1. Levez-vous à la même heure chaque jour (dans une demi-heure).

2. Dormez dans une pièce sombre, insonorisée et climatisée.

3. Ne consommez pas de caféine, de tabac ou d’alcool.

4. Limitez le temps passé au lit sans dormir.

5. Ne faites pas d’effort intense après le repas du soir.

6. Évitez les bains chauds juste avant le coucher (une baisse de la température corporelle facilite l’endormissement).

7. Pour le repas du soir, privilégiez les aliments riches en oméga 3, les produits laitiers et les légumineuses qui favorisent la sécrétion de sérotonine, une substance impliquée dans la production de mélatonine, l’hormone du sommeil.

8. Évitez les repas riches en protéines qui favorisent la production de dopamine, un neurotransmetteur qui augmente l’activité motrice.

9. Ne dormez pas pendant la journée (ou ne faites pas de micro-sieste).

10. Exposition à la lumière au réveil (c’est le signal qui permet à notre horloge interne de se synchroniser).

Où aller pour traiter les troubles du sommeil?

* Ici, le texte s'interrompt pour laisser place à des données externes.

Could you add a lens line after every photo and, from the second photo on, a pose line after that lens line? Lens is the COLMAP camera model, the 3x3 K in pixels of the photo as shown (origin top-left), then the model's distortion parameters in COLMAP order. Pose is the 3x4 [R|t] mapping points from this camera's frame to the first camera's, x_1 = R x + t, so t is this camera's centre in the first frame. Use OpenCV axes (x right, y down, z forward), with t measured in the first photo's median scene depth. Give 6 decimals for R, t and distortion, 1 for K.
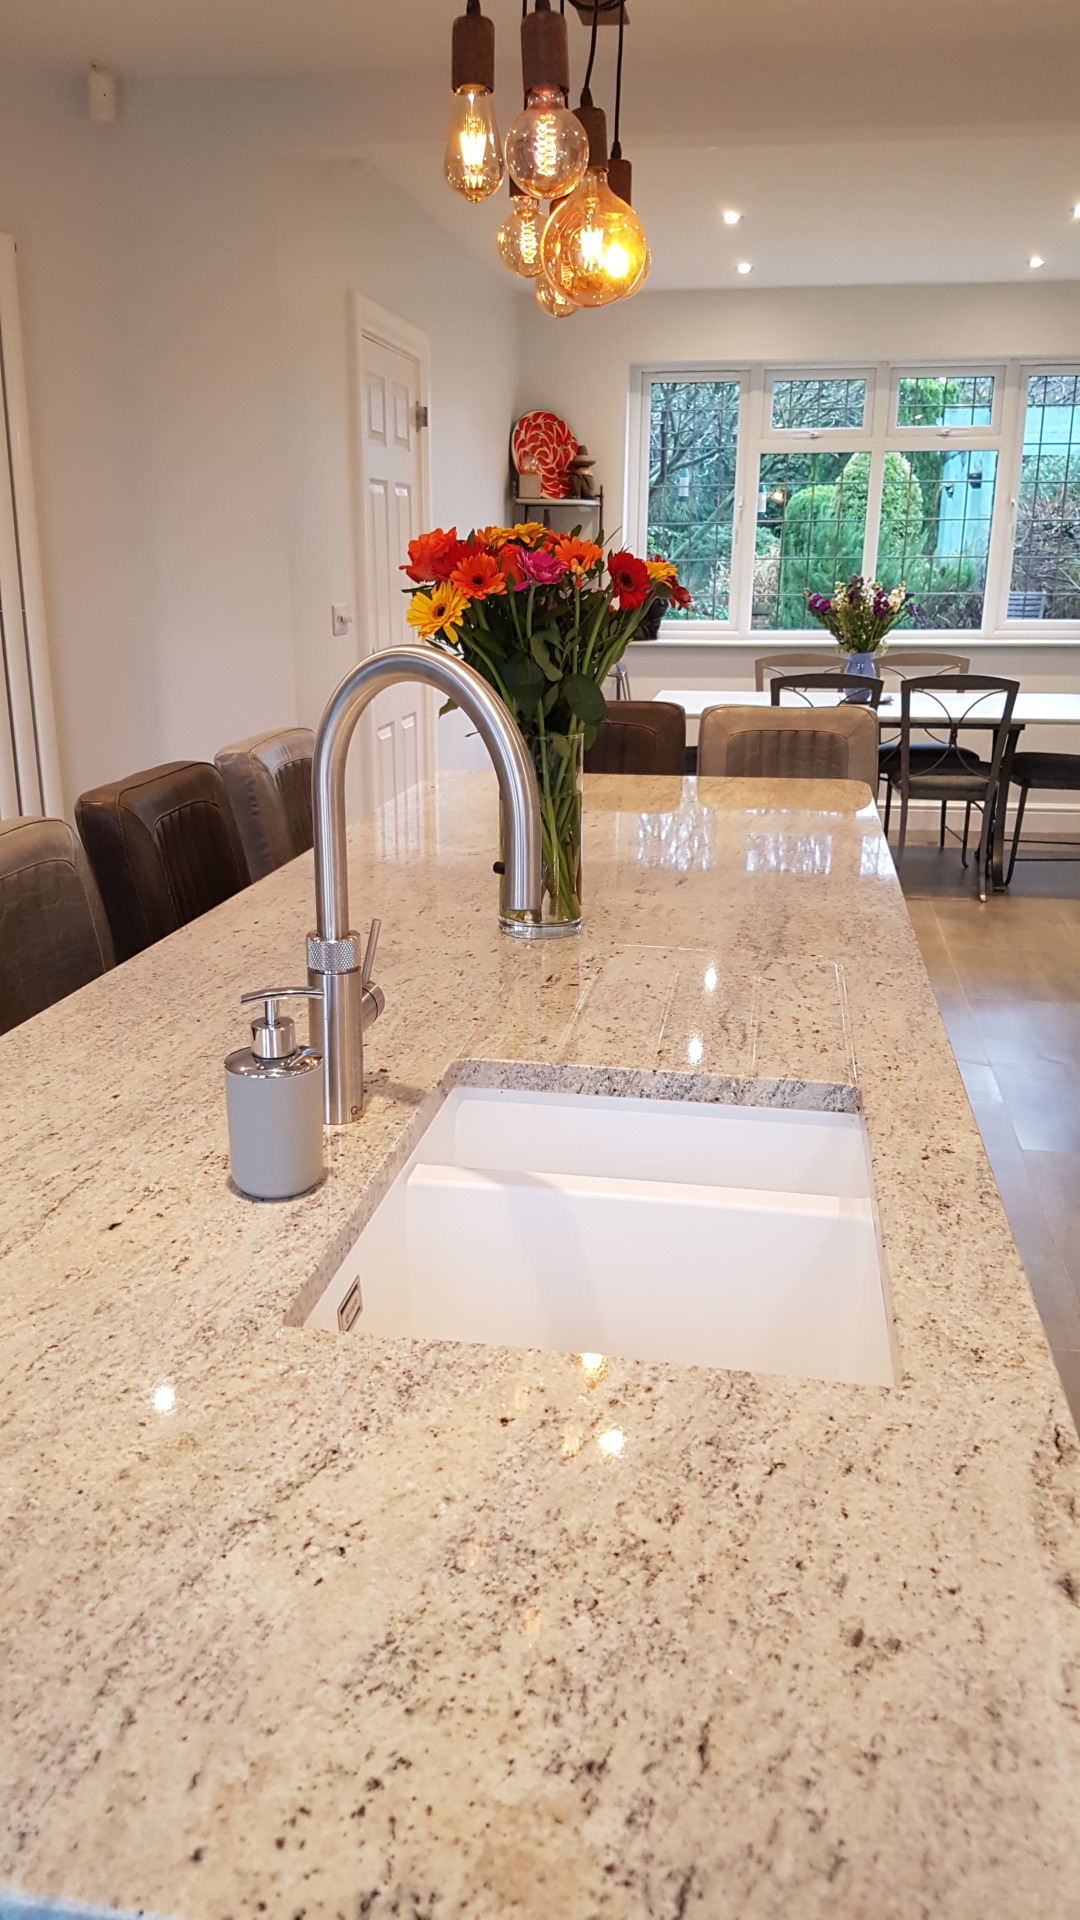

Les médecins généralistes sont souvent les premiers à être consultés en cas d’insomnie. Ils sont responsables de près de 9 ordonnances sur 10 pour les somnifères. Si l’insomnie est chronique, le médecin généraliste est censé remettre à un spécialiste (psychiatre ou psychologue), afin qu’il puisse mettre en place une thérapie appropriée. Vous pouvez vous renseigner sur l’offre de soins près de chez vous sur le site de la Société française de recherche et de médecine du sommeil (SFRMS, sfrms-sommeil.org) qui propose un annuaire national de ses membres et établissements hospitaliers (privés ou publics) avec une unité spécialisée dans les troubles du sommeil. Il est également possible d’accéder à un annuaire de spécialistes sur le site de l’association Sommeil et Santé (Sommeilsante.asso.fr). En Île-de-France, le Réseau Morphée, association regroupant des professionnels de santé spécialisés dans le traitement des troubles du sommeil, propose une prise en charge gratuite des insomniaques sévères résidant dans la région. Pour en bénéficier, rendez-vous sur le site de l’association (reseau-morphee.fr) afin de télécharger un dossier qui sera étudié par un médecin. Enfin, pour trouver un thérapeute spécialisé en relaxation, consultez le site de la Chambre syndicale des sophrologues (annuaire-sophrologues.fr) ou celui de la Fédération française de sophrologie (federation-sophrologie.org).

En savoir plus sur l’insomnie

« La vérité sur vos médicaments », André Grimaldi, Jean-François Bergmann, François Chast, Claire Le Jeunne et Claire Hédon, éditions Odile Jacob, mars 2015, 600 pages, 23,90 €.